Guam - A for-profit bingo initiative may be on the Decision 2012 General Election ballot, but the Archdiocese is urging its parishioners not to be duped into believing it will be good for Guam. 

"We encourage our people to take a look at this initiative very, very carefully and realize the kind of danger that is ahead of this if this is every approved," stated Archdiocese communications director Monsignor Brigido Arroyo isn't buying all the benefits that the Guam Japan Friendship Village maintains the island will receive from voting in for-profit bingo at the former Guam Greyhound facility in Tamuning.  The initiative managed to garner enough petition signatures to make it on the General Election ballot, but arroyo is hoping the island will reject the idea as it did with previous gambling proposals.

"We want to encourage people, of course we cannot tell them how to vote or what to vote, but the archdiocese, we'll encourage people to look at this initiative, to really study it and look at it and the kind of damaging effects it will have on our community," Arroyo continued.

While bingo itself isn't considered to be bad, arroyo says that when organizers throw in big prizes and monetary pots, it can become abusive, something the Catholic Church on Guam doesn't support. "It's a wedge to perhaps bring in have a bigger gambling thing.
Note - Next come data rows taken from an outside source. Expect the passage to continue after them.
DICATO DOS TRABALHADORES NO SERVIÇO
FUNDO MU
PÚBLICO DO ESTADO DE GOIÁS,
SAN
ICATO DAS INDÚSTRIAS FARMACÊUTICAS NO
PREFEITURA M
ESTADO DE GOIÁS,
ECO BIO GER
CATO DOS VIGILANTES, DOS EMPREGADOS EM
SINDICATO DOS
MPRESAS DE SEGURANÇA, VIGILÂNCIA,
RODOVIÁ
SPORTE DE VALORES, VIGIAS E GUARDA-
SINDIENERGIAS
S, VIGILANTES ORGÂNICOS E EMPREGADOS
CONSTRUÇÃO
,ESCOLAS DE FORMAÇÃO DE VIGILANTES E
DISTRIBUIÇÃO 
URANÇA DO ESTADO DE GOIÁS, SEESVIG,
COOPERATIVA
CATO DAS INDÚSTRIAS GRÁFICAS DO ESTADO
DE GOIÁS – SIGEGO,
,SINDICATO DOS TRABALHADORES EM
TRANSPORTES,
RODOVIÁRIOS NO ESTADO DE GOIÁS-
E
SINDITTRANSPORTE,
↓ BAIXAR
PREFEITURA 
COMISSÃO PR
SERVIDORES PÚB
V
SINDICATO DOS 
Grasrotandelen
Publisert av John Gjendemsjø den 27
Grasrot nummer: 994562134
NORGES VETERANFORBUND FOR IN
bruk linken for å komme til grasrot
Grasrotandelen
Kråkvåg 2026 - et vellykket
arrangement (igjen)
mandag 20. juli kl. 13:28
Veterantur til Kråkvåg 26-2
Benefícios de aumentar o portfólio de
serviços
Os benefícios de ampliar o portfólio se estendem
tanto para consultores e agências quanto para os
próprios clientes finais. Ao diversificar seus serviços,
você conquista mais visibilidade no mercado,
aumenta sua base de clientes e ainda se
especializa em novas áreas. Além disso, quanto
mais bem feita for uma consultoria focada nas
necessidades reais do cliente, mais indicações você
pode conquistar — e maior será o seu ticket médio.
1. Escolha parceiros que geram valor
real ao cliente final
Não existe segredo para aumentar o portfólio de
It looks like they're just going to buildup into that," he said.

Arroyo is even more concerned that the for-profit bingo will be operated in such close proximity to St. Anthony's Church and a number of schools, noting, "It's going to be jeopardizing the parish and the schools. We have several schools here." He added, "When big money is at stake, then there will be a lot of people - perhaps maybe the mafia, I don't know. But these are the possibilities that might come in and will jeopardize the peace of our community here."

Proponents of the initiative have not been willing to speak about the purported benefits of the initiative but what they filed with the Guam Election Commission states that the Guam Japan Friendship Village will pay 20% on the Business Privilege Tax on all of its gross receipts.  That money would deposited into the Guam Bingo Fund and distribute for healthcare, public safety and education.

But the Archdiocese isn't convinced that the purported benefits of for profit bingo will outweigh the negative impacts to the community. "We encourage our people to take a look at this initiative very, very carefully and realize the kind of danger that is ahead of this if this is every approved," Arroyo said.

"We ask our people to pray that these people will realize what is going to happen and the kind of affect it will have on people."